Ouagadougou : la CNAVC offre des vivres aux PDI de Solenzo

Dans le cadre de ses activités, la Coordination Nationale des Associations de Veille Citoyenne (CNAVC) a exprimé sa solidarité ce jeudi 3 avril 2025 à Ouagadougou à l’endroit des Personnes déplacées internes (PDI) de Solenzo à travers un don de vivres et de biens non alimentaires.
Selon Honoré Samandoulougou, président du mois de la CNAVC, le don est composé de vivres tels que des sacs de riz, de la farine, de la pâte d’arachide, du poisson et du soumbala, ainsi que de vêtements. « Le Burkina est un pays de solidarité. Que chacun, où qu’il soit, puisse apporter son soutien aux déplacés internes », a-t-il souhaité.

Le président du mois de la CNAVC a également lancé un appel à la population et à la diaspora à ne pas se laisser influencer par les médias internationaux, qui n’ont d’autres choix que de faire le travail de l’impérialisme. Pour lui, « ceux qui sont dans ce centre, sont l’expression de la barbarie des terroristes. Des familles entières ont été séquestrées dans le but d’être utilisées comme boucliers humains. Cependant, dit-il, les forces combattantes, soucieuses de protéger la population ont tout fait pour les libérer et les convoyer à Ouagadougou.

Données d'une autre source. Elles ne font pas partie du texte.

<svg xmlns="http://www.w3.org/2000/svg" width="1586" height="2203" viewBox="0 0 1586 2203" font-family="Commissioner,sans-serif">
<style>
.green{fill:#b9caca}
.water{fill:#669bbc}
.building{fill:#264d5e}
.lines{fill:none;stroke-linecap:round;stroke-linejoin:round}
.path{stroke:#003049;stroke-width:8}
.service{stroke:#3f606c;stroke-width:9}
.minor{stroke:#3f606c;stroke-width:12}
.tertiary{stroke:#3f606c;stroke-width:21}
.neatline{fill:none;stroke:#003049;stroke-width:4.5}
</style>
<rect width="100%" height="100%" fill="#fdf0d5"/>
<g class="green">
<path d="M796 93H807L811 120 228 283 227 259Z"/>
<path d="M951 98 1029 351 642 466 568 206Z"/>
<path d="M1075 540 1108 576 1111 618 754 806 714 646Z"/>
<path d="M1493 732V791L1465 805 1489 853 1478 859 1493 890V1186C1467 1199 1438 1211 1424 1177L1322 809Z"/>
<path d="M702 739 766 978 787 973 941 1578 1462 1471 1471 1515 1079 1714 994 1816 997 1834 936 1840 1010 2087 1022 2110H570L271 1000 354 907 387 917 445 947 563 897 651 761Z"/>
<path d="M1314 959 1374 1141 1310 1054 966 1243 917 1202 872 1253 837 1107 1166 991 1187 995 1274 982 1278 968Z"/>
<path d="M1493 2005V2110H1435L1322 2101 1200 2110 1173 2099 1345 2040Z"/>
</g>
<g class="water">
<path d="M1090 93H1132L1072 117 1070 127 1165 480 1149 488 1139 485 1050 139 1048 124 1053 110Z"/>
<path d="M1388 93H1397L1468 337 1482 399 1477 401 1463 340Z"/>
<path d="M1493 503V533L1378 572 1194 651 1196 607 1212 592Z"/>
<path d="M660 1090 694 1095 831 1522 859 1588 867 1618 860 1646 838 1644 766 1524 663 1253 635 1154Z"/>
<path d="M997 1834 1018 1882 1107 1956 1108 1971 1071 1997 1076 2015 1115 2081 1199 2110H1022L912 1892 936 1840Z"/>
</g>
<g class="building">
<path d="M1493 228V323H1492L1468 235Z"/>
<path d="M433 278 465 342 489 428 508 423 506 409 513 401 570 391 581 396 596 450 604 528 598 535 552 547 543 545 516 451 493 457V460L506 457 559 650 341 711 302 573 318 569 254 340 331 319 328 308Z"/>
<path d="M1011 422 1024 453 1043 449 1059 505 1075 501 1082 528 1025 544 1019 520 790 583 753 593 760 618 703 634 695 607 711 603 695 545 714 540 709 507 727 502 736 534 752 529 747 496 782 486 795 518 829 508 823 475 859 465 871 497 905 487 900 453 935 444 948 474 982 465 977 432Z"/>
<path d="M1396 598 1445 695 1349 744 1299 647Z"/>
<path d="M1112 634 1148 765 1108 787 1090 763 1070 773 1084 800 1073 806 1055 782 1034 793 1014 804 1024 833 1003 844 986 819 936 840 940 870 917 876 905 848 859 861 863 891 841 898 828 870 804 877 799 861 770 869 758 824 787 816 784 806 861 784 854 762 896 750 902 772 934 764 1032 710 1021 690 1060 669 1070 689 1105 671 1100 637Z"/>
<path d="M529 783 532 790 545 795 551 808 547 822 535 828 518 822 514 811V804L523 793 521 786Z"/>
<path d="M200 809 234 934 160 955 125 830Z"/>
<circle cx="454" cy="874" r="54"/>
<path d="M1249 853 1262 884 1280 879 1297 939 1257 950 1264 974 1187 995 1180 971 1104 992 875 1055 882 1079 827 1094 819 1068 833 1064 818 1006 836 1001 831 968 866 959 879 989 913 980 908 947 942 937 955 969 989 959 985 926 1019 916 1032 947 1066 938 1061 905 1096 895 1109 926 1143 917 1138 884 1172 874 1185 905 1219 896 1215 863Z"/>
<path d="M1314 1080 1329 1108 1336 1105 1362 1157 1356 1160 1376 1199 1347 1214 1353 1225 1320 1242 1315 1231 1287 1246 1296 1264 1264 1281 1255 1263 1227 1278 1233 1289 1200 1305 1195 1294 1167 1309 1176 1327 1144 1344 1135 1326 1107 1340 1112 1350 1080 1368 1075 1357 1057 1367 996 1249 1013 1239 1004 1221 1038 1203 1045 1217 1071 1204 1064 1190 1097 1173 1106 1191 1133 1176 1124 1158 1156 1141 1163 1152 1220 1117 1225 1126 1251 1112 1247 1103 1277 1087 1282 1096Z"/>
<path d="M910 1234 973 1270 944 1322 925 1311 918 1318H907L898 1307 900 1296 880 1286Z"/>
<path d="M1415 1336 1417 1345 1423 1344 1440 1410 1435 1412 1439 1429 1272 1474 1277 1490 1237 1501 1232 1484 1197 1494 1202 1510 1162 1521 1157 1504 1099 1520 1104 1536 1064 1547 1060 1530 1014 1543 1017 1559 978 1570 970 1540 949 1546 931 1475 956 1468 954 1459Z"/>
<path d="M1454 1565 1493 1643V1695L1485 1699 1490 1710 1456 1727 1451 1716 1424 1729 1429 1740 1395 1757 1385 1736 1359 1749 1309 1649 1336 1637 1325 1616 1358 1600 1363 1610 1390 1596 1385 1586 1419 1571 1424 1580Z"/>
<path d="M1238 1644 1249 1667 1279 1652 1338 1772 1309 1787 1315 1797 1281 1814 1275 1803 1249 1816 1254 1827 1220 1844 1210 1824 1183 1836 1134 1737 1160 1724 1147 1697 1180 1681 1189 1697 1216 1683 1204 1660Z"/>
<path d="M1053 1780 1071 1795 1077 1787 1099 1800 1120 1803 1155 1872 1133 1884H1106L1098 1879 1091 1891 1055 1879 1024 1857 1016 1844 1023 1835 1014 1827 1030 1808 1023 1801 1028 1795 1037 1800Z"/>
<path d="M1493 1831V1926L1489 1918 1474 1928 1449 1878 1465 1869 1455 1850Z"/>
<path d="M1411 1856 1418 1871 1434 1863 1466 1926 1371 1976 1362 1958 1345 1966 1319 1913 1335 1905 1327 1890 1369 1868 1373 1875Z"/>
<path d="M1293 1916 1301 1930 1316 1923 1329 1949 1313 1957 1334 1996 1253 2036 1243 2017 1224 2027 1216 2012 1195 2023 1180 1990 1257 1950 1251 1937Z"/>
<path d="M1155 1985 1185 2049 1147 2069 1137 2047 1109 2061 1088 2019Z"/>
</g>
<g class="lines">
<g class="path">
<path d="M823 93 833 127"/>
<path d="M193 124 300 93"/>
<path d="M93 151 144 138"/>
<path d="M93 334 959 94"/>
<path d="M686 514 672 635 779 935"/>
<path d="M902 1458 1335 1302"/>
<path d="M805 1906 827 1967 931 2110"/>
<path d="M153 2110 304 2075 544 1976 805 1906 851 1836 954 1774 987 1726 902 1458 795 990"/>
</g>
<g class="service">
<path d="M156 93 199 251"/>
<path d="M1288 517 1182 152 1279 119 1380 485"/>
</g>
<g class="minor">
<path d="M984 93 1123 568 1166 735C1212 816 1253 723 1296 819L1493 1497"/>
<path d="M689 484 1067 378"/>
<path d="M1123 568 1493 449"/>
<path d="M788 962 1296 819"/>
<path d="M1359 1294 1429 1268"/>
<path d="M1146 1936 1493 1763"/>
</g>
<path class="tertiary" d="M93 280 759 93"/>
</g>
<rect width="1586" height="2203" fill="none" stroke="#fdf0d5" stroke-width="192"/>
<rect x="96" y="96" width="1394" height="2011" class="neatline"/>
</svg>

Le directeur provincial en charge de l’Action humanitaire et de la Solidarité nationale du Kadiogo, Ignace Savadogo a quant à lui exprimé sa reconnaissance envers la CNAVC pour ce geste, qui contribuera à améliorer le quotidien des déplacés internes sous sa responsabilité. Il a rappelé que ces personnes ont été accueillies dans un état de grande précarité, à la fois physique et psychologique. Il a également rassuré qu’ils travaillent à leur réinsertion et leur réintégration dans leur milieu de vie.

« Nos services ont travaillé à leur redonner espoir et stabilité, notamment à travers des entretiens individuels pour identifier leurs besoins spécifiques », a expliqué M. Savadogo. Il a également souligné une amélioration notable de leur état de santé, tant physique que mental. « Grâce aux appuis psychosociaux dont ils bénéficient, ces personnes retrouvent progressivement confiance », a conclu le premier responsable du centre.